Justiça Estadual julgará contrato entre motorista de carga e empresa

O juiz do Trabalho aplicou a caso a lei 11.442/07, que trata das relações decorrentes do contrato de transporte de cargas, e que prevê que matérias destes tipos são sempre de natureza comercial.

É da Justiça Estadual – e não da Justiça do Trabalho – a competência para a apreciação de ações que versem sobre pedido de desconstituição de contrato formal de prestação de serviços de transporte, para fins de reconhecimento de vínculo de emprego entre motorista e contratantes, por se tratar de relação jurídica regrada pelas disposições da lei 11.442/07, que regulamenta a atividade do motorista agregado. A decisão é do juiz do Trabalho Astrid Silva Britto, do RJ.

(Imagem: André Luis Ferreira | Fotoarena | Folhapress)

Um trabalhador buscou a Justiça alegando que foi contratado por uma empresa de transportes para prestar serviços como motorista de cargas para uma outra empresa, do ramo de distribuição de medicamentos. Ele diz que, sem que houvesse qualquer fato contrário à sua conduta, foi demitido imotivadamente.

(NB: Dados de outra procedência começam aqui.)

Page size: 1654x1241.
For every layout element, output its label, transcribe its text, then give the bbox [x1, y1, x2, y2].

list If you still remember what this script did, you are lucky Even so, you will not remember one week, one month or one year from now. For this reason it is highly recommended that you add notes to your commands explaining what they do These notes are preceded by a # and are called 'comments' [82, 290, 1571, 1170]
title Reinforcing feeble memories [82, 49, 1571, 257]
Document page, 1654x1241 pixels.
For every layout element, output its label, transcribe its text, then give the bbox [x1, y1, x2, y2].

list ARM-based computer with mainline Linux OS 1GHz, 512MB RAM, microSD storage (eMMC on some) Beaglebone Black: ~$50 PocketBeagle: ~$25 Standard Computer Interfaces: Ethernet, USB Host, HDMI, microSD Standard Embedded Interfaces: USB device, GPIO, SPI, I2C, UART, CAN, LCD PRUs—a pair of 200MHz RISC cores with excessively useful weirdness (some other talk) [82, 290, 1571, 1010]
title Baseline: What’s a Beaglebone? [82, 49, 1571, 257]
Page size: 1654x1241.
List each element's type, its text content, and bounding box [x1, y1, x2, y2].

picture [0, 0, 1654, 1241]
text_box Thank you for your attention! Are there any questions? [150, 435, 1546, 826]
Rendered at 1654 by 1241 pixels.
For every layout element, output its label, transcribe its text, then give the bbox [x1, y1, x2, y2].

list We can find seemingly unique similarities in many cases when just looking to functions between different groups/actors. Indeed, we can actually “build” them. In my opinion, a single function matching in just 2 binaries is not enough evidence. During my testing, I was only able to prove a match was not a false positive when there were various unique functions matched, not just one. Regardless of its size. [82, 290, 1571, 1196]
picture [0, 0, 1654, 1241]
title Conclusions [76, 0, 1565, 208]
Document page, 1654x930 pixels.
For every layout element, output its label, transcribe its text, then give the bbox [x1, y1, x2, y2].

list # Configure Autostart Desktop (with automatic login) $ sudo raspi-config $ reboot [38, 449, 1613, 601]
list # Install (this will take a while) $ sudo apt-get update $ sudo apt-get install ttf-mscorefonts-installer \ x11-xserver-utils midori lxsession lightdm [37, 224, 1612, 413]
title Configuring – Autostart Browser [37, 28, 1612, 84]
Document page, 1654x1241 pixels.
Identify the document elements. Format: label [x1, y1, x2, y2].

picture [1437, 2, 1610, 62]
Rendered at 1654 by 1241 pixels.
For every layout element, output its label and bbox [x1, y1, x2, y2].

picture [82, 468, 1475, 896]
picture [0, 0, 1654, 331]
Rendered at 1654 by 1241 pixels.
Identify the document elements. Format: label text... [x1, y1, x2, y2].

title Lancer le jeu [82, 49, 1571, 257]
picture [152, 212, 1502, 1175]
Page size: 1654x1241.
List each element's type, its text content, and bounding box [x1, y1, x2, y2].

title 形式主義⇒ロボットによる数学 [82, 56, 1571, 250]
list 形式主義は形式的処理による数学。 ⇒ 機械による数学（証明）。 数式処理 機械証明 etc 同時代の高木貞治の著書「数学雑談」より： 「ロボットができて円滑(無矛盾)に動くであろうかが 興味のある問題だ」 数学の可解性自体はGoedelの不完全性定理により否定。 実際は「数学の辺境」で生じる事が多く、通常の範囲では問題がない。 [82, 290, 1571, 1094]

Na Justiça, o motorista pretendeu o reconhecimento da relação de empresa entre as partes.

Natureza comercial

Ao apreciar o caso, o juiz do Trabalho Astrid Silva Britto concluiu que não é da Justiça Trabalhista o processamento e julgamento do feito e, sim, da Justiça Estadual.

O magistrado assim decidiu porque observou que a lei 11.442/07, que trata das relações decorrentes do contrato de transporte de cargas, dispõe que matérias destes tipos são sempre de natureza comercial, “não ensejando, em nenhuma hipótese, a caracterização de vínculo de emprego”.

Nesse sentido, o juiz concluiu que é da Justiça Estadual a competência para aferir a devida observância dos requisitos da lei 11.442/07, e eventualmente, afastar a configuração a relação comercial de natureza civil, conforme entendimento do STF a partir do julgamento da ADC 48, na qual foi firmada a seguinte tese:

“Uma vez preenchidos os requisitos dispostos na Lei nº 11.442/2007, estará configurada a relação comercial de natureza civil e afastada a configuração de vínculo trabalhista.”

Assim, e por fim, o juiz trabalhista declarou a incompetência da JT para apreciar o caso e mandou para a Justiça Estadual a apreciação deste tipo de ação.

O escritório Ferrari & Rodrigues Advogados defende uma das empresas.